Genetic and immunological evaluation of children with inborn errors of immunity and severe or critical COVID-19

J Allergy Clin Immunol. 2022 Sep 13;S0091-6749(22)01185-X. doi: 10.1016/j.jaci.2022.09.005. Online ahead of print.


Background: Most SARS-CoV-2 infected individuals are asymptomatic or only show a mild disease. In about 10% of cases, the infection leads to hypoxemic pneumonia, although it is much more rare in children.

Objective: We evaluated 31 young patients (0.5-19 years) who had pre-existing inborn errors of immunity (IEI) but lacked a molecular diagnosis and were later diagnosed with COVID-19 complications.

Methods: Genetic evaluation by whole-exome sequencing was performed in all patients. SARS-CoV-2 specific antibodies, autoantibodies against type I interferons (IFNs) and inflammatory factors in plasma were measured. We also reviewed COVID-19 disease severity/outcome in reported IEI patients.

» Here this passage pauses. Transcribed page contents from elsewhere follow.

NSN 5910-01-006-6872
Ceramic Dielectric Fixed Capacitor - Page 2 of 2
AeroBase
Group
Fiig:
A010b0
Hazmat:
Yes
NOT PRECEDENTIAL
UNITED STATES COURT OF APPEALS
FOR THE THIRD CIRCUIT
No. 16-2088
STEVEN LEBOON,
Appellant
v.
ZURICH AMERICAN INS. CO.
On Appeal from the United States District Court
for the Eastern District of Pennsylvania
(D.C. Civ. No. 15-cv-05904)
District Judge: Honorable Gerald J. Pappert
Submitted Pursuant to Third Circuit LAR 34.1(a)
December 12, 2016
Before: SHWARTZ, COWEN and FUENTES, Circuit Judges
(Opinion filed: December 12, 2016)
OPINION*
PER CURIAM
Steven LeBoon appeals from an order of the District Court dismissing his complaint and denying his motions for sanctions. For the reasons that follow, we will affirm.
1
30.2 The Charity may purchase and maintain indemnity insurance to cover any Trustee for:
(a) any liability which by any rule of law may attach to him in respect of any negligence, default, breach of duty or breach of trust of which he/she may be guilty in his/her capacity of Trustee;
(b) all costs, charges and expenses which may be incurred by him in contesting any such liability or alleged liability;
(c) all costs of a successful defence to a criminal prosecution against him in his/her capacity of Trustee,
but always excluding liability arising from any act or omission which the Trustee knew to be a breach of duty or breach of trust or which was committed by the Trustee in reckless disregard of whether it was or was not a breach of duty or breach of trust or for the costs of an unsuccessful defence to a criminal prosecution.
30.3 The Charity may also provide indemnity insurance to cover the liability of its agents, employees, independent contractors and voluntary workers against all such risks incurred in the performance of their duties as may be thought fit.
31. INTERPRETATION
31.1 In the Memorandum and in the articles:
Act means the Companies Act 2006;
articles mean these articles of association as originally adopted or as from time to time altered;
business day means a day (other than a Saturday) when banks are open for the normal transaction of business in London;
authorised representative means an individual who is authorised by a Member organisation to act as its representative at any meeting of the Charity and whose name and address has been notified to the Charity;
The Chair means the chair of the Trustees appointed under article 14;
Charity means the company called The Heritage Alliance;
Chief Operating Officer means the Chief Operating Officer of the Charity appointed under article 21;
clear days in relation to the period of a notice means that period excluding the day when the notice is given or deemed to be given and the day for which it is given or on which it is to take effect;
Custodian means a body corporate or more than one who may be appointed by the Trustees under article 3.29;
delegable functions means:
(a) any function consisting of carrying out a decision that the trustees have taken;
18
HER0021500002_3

Results: A potential genetic cause of the IEI was identified in 28 patients (90.3%), including mutations that may affect IFN signaling, T and B cell function, the inflammasome, and the complement system. Fourteen of the patients tested (66%) had detectable virus-specific antibodies and two patients (6.8%) had autoantibodies neutralizing type-I IFNs. Five patients (16.1%) fulfilled the diagnostic criteria of multisystem inflammatory syndrome in children (MIS-C). Eleven patients (35.4%) died due to COVID-19 complications. Altogether at least 381 IEI children with COVID-19 have been reported in the literature till date. Although many asymptomatic or mild patients may not have been reported, severe presentation of COVID-19 was observed in 23.6% of the published cases and the mortality rate was 8.7%.

Conclusion: Young patients with pre-existing IEI may have a higher mortality as compared to children without IEI when infected with SARS-CoV-2. Elucidating the genetic basis of IEI patients with severe/critical COVID-19 may help to develop better strategies for prevention and treatment of severe COVID-19 disease and complications in pediatric patients.

Keywords: COVID-19; Inborn errors of immunity; SARS-CoV-2; genetic diagnosis; immune response; multisystem inflammatory syndrome in children (MIS-C); primary immunodeficiency.